* [Exercise brief]: Return each line of the material below exactly. Begin at the first and end on the line with "Normally this command".
────────
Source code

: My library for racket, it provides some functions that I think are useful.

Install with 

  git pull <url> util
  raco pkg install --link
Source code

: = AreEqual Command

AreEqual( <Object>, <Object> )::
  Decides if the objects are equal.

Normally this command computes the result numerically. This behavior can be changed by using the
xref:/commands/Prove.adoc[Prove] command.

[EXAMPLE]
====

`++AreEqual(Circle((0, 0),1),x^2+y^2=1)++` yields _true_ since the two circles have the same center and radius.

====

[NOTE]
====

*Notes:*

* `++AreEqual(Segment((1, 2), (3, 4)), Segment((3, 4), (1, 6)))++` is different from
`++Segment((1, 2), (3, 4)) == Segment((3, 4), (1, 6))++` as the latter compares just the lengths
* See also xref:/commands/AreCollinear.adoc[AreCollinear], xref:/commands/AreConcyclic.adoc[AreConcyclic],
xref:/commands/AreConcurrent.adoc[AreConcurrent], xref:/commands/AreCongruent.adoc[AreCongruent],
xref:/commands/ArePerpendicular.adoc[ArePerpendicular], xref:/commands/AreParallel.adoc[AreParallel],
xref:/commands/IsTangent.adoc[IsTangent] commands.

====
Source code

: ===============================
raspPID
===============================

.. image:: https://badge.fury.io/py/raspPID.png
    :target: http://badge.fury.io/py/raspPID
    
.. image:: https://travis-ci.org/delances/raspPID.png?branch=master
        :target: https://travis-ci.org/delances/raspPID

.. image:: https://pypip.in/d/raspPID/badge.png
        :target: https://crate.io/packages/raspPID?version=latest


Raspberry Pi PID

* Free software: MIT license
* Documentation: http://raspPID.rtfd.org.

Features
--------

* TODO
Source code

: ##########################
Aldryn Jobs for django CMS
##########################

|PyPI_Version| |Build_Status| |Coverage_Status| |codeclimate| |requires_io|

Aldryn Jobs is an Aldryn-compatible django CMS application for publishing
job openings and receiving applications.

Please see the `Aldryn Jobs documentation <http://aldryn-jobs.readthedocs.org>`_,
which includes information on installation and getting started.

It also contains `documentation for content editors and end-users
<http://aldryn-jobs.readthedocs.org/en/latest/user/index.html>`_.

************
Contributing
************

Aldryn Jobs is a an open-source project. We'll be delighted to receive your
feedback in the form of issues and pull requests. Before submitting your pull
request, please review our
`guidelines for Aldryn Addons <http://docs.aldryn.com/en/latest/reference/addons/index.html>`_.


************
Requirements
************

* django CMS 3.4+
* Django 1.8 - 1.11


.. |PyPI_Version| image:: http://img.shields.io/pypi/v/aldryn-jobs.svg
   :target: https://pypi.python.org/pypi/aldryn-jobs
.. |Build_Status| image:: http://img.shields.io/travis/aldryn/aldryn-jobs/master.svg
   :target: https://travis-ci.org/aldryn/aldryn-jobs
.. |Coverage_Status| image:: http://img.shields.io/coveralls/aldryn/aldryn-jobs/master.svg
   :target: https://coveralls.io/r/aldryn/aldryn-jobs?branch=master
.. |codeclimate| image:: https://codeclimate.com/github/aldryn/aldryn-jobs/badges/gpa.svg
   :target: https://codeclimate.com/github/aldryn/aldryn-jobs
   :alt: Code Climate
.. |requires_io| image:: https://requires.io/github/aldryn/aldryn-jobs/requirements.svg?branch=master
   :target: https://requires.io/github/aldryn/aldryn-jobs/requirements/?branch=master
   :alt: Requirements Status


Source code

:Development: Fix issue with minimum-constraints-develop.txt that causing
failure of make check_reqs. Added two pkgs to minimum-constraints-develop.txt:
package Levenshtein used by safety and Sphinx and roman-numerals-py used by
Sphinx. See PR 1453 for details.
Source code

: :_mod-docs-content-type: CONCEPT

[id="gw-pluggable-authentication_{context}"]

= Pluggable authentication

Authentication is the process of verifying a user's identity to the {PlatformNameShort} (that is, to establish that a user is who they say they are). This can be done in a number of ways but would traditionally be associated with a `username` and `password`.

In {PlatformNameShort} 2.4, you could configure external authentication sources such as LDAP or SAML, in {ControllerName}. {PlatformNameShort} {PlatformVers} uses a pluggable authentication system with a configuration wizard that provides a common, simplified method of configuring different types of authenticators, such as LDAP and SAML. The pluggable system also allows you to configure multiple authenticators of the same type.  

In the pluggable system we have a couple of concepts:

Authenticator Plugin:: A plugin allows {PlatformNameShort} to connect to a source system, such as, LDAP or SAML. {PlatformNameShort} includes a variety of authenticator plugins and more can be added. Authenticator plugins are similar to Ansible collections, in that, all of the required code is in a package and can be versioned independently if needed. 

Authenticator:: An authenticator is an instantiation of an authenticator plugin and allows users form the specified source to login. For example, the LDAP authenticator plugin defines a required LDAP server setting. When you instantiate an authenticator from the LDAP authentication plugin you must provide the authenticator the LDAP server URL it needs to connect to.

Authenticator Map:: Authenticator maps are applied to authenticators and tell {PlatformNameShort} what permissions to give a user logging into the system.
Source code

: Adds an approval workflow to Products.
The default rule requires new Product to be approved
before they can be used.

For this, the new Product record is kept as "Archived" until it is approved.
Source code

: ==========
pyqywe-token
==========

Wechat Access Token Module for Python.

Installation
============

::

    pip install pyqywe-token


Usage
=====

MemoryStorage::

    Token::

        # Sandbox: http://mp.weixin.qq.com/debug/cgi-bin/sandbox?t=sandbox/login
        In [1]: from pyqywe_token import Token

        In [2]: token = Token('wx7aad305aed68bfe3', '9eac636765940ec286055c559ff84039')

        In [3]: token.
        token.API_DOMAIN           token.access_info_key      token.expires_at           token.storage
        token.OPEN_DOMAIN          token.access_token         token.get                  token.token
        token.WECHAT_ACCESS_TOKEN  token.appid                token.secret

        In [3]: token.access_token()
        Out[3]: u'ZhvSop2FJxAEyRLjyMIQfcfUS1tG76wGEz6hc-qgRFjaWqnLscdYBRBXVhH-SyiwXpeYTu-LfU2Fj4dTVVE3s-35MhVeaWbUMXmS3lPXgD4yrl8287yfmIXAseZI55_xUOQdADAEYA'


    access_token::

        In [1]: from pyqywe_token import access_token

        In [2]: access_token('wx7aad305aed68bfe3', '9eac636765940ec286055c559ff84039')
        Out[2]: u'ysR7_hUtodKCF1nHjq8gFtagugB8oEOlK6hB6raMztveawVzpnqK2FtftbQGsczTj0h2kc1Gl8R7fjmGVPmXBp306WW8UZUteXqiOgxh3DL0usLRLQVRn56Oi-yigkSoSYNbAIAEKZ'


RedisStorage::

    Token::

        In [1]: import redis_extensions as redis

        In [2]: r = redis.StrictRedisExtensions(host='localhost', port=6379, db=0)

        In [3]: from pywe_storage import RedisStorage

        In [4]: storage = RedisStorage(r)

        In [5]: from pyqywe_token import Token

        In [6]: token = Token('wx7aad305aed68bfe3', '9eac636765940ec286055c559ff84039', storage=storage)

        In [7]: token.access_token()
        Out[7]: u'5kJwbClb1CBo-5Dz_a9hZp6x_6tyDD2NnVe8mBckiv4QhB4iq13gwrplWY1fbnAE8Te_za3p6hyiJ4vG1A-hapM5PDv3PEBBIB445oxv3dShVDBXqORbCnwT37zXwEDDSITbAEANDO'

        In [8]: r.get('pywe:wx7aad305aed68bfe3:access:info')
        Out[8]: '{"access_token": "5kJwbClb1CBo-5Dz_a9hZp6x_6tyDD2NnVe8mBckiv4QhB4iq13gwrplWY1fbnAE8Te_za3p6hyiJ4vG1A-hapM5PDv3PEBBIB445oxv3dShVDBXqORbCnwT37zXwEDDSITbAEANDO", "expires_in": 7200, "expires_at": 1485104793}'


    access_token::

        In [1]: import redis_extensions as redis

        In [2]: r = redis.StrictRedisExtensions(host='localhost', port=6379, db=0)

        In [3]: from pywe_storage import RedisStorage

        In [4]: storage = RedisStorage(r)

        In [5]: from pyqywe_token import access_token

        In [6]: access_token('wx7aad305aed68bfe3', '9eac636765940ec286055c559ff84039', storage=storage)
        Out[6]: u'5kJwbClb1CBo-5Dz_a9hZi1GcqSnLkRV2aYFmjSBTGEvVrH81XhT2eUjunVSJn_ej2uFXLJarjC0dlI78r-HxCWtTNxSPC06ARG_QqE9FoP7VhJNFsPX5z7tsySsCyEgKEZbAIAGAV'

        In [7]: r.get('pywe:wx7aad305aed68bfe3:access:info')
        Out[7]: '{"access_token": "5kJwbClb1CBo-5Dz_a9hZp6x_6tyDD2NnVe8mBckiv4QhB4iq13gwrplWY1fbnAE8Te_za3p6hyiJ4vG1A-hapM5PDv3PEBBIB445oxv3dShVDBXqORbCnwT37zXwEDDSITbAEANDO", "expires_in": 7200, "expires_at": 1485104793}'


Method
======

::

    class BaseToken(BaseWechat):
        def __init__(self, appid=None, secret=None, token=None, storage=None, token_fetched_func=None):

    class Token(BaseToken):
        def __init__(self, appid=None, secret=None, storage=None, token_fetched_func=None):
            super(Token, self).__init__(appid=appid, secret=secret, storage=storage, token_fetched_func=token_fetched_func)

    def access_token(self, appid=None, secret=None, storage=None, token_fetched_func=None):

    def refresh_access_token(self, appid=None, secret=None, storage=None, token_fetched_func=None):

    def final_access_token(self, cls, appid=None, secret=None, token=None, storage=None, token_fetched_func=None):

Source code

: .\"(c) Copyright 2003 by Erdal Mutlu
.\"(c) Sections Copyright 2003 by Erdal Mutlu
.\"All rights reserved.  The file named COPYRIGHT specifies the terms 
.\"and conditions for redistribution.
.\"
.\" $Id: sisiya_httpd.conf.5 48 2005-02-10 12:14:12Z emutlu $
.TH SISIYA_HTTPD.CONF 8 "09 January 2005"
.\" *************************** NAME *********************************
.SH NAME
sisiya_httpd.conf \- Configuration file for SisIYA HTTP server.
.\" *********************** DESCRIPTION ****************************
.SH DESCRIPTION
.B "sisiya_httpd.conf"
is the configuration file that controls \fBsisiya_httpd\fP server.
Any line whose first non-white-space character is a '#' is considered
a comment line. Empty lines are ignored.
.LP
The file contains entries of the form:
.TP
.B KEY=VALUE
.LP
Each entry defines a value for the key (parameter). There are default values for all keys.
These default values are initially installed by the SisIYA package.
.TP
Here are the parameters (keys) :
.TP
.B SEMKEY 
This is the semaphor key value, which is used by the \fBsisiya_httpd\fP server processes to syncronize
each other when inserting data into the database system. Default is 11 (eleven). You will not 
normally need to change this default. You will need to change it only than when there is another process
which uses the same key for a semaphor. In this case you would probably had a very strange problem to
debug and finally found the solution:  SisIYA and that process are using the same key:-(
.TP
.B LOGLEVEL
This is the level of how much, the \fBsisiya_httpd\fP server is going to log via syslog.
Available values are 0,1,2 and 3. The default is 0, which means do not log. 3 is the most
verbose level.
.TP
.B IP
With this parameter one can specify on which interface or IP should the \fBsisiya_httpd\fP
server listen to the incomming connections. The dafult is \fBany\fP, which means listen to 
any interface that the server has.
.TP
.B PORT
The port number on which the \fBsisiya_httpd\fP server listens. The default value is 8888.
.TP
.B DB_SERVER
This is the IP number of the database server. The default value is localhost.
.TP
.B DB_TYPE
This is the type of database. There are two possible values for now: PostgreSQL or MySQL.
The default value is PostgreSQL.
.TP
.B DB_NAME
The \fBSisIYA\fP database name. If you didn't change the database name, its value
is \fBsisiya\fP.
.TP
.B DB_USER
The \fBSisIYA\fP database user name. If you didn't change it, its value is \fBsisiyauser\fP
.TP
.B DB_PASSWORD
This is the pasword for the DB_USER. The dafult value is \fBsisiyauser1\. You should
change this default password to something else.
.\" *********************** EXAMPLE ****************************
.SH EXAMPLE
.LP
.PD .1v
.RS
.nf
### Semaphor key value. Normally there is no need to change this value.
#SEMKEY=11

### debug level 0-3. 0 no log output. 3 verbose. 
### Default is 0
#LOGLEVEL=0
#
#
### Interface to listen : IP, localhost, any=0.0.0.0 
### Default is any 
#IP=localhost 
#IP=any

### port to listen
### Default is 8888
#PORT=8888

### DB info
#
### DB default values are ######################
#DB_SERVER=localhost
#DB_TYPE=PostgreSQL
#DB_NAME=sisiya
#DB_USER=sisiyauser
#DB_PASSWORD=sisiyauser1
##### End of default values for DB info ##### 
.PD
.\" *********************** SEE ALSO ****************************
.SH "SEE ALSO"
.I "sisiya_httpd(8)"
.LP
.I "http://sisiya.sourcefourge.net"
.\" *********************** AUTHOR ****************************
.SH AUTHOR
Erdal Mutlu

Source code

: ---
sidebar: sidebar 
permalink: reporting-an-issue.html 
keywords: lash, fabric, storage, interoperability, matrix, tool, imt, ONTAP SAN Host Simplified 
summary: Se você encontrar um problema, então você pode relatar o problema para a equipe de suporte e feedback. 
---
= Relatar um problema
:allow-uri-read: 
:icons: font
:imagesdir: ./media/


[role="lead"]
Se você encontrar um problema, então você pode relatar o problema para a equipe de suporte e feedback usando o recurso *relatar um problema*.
────────
* [Result]:
Source code

: My library for racket, it provides some functions that I think are useful.

Install with 

  git pull <url> util
  raco pkg install --link
Source code

: = AreEqual Command

AreEqual( <Object>, <Object> )::
  Decides if the objects are equal.

Normally this command computes the result numerically. This behavior can be changed by using the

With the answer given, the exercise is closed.